The exhibition also includes Penny Siopis’s much-admired My Lovely Day (1997). An installation that is an imaginative reconstruction of the cinema owned by the artist’s grandfather in Umtata in the 1930s, this work includes a video projected onto a screen in the manner of a silent film. A unique self-portrait by ceramic sculptor, Bonnie Ntshalintshali, will also be on exhibition. Produced in 1991, it is the only work that the curator has ever encountered in which a South African black woman artist represents herself in the context of a studio and surrounded by materials for making art.

These are just a few of the pieces in this significant exhibition, and the viewer will also have the opportunity to see works by Bongi Bengu, Candice Breitz, Jean Brundrit, Christine Dixie, Terry Kurgan, Antoinette Murdoch as well as a host of other well-known South African women artists.
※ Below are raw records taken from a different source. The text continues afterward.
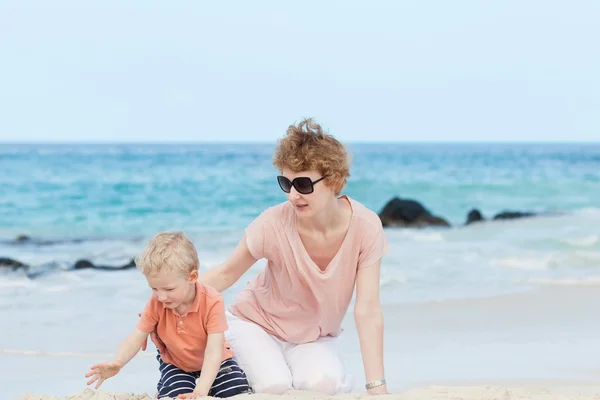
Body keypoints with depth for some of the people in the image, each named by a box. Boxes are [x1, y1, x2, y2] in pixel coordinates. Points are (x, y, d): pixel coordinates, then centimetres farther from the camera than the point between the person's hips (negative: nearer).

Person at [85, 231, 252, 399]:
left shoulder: (212, 302, -34)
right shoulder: (155, 305, -23)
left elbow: (213, 351, -37)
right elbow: (135, 339, -22)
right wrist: (116, 363, -45)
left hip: (212, 362, -1)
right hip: (175, 363, 1)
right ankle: (164, 385, 13)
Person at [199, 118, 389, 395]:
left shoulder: (365, 227, -25)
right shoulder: (273, 224, -28)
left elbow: (367, 310, -24)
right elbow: (227, 273, -11)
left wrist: (377, 387, -29)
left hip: (315, 336, 0)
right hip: (256, 323, 0)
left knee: (320, 384, -30)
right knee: (275, 386, -27)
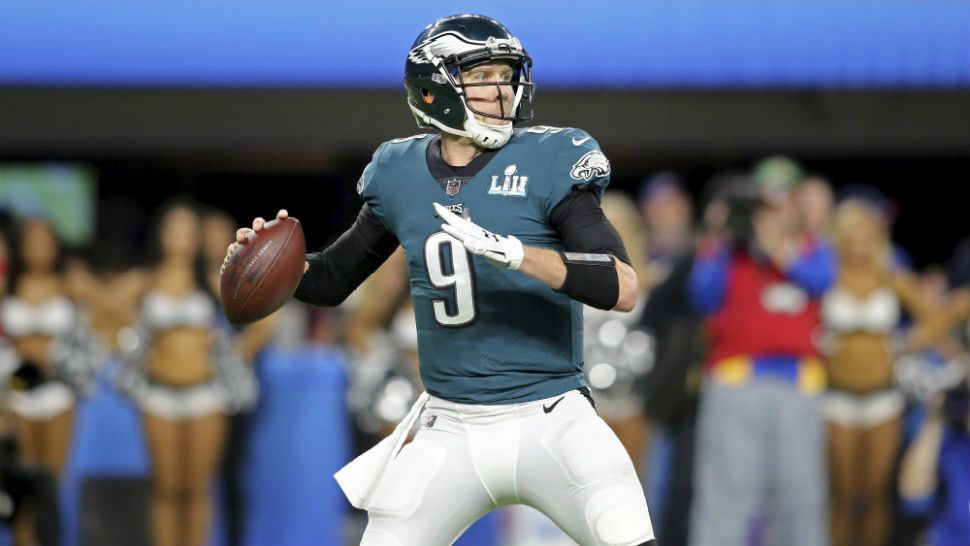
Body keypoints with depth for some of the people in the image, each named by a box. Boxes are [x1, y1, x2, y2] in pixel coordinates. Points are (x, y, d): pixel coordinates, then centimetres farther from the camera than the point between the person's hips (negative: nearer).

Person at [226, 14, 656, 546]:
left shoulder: (547, 163, -7)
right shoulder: (401, 176, 4)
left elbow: (622, 289, -18)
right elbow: (333, 279, 19)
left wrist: (511, 252, -29)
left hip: (550, 424, -3)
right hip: (450, 436, 3)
The book, published by David Krut Publishing, which complements the exhibition, will be launched in Johannesburg at the end of May but re-launched in Grahamstown at the opening of the exhibition on July 1. Illustrated in full colour and with a lucid and substantial text, Through the Looking Glass is described by Dr Marion Arnold, author of Women and Art in South Africa (David Philip, 1996), as “an erudite and persuasive book” that “will make a significant contribution to South African art literature”. Dr Arnold observes that “in addition to its academic merits – and these are considerable – this very readable text will help South Africans to understand how contemporary visual culture positions individuals in fluid social contexts”.

Through the Looking Glass is sponsored partially by the National Arts Council of South Africa and David Krut Arts Resource. Funding for research undertaken towards this publication is from the Joint Research Committee at Rhodes University.